Russia celebrates Defender of the Fatherland Day on Feb. 23, known previously as Red Army Day and Soviet Army and Navy Day. Originally, the holiday honored the Bolsheviks’ first mass draft in Petrograd and Moscow in 1918, in the early days of the Russian Civil War.
Today, the Bolshevik Revolution represents a tricky piece of history, as Russian patriots have an interest both in rejecting Communism and celebrating the Soviet armed forces.
With the revolution’s centennial coming this October, interest in 1917 is particularly high this year. In that spirit, the Arzamas Academy, a nonprofit online educational project, published a quiz this week designed to show readers where their sympathies would have lied in September 1917, after the failed Kornilov putsch against the Petrograd Soviet, but before the Bolshevik Revolution.
“Political life in 1917 Tsarist Russia was extremely turbulent,” write Alexander Reznik and Dmitry Golubovsky, introducing Arzamas Academy’s quiz. “Some parties and political groups wanted to hand over the land to the peasants and the factories to the workers; others were eager to wage war to the bitter end; and still others dreamed about destroying the foundations of the state as soon as possible.”
To know which group you might have joined at the time, Arzamas Academy has created a political compass for the Russian Revolution, placing the era’s ten major political forces on a chart representing their political ideologies. There is also a quiz with 27 questions designed to measure your positions on the issues that ruled the day in September 1917 Russia.
The compass’ horizontal axis shows groups’ positions on economic issues — from the far left (socialism) to the far right (liberalism) — while the vertical axis shows groups’ political positions, from democratic to authoritarian views.
Arzamas Academy warns that the political forces near one another on its compass weren’t necessarily allies in 1917, even if they were ideologically similar. Placement on the graph merely indicates a rough sum of a group’s political philosophy.
Here’s the catch: the quiz and its results are in Russian, but never fear! Your friends at The Moscow Times are here to translate, so you, too, can take part in the fun.
Each of the questions has five possible answers. Running from left to right, there is yes, mostly yes, doesn’t matter, mostly no, and no.
The quiz is divided into five sections, with questions about economics, rights and freedoms, war and the army, “current events,” and Russia’s “political future.”
Use the translation in English below and take the quiz at the the Arzamas Academy here. In order to get started, scroll down and click the start button, which is labeled “Начать.” Then, after answering the questions in each section, click the button at the bottom that says “Дальше.”
1/5 — Economy
Private property is a natural right and an essential economic institution.
The agrarian problem can only be resolved by socializing all land, which should become public property and should not be bought and sold!
Key industries must be nationalized immediately!
The working day must be universally reduced to eight hours.
All industrial enterprises must be placed under the control of workers.
2/5 — Rights and freedoms
The right to vote should be universal, direct, equal, and by secret ballot.
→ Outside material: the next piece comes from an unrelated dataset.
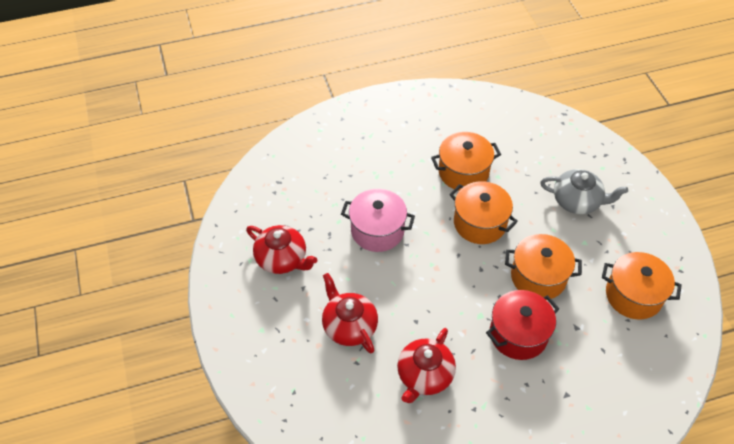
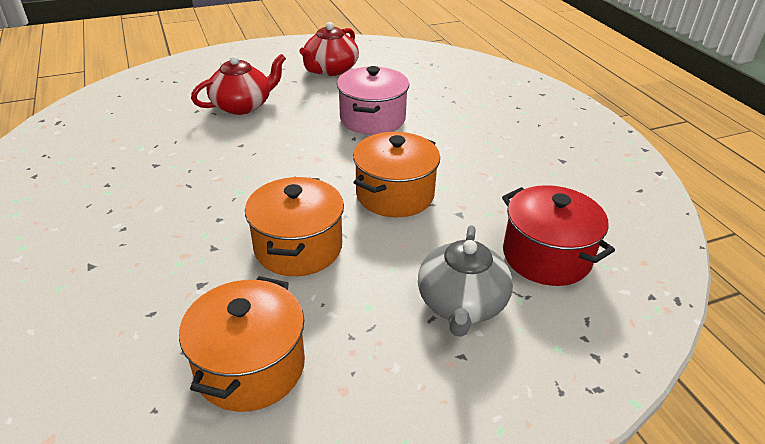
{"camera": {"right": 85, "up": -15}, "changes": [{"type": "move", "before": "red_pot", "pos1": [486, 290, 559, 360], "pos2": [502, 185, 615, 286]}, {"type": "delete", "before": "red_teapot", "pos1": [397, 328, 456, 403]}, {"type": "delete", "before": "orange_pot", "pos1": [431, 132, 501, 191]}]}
In principle, the state authorities lack the right to restrict the freedom of speech and assembly!
Women must be given equal rights!
The church should be separated from the state!
The death penalty is a necessary means of punishment in a time of war.
3/5 — War and the Army
The war with Germany, Austria-Hungary, Bulgaria, and the Ottoman Empire is entering its third year. This war must be ended with an immediate democratic peace, without any annexations or war indemnities!
We must defend the revolution, but cease all military offensives!
We must honor our obligations to our allies, and fight until we are victorious!
There can be no opposing the democratization of the army: down with ranks! Officers should be elected, and they should have rights equal to those of the soldiers.
Military dictatorship is the best escape from the revolutionary crisis.
4/5 — “Current Events”
I support the Provisional Government [established immediately after Tsar Nicholas II’s abdication, and crushed when the Bolsheviks seized power after the October Revolution]!
The present stage of the revolution demands a long period of consensus among all democratic forces.
The Russian Constituent Assembly [a body convened immediately after the October Revolution, and dissolved hours later by the Russian Soviet Federative Socialist Republic] must be convened immediately!
Soviets of deputies representing the workers, soldiers, and peasants must seize state power!
The city dumas are a suitable mechanism for local government. We don’t need any other!
The driving force of the revolution is the working class.
5/5 — Russia’s Political Future
The state should be dissolved immediately and replaced by public self-rule.
A federalized state structure is the best option for a multinational Russia.
Russia should remain a great power, maintaining its hold on continental and overseas colonies, controlled from its center.
A multiparty system is capable of adding stability to a democratic government.
Russia’s political system should develop towards parliamentarism.
Our ultimate goal is socialism!
There are eleven possible results with this quiz: you can be matched with any of the ten political groups of the era, or you might be told that your responses are so different from any of the ideologies prominent in 1917 Russia that you’re on your own.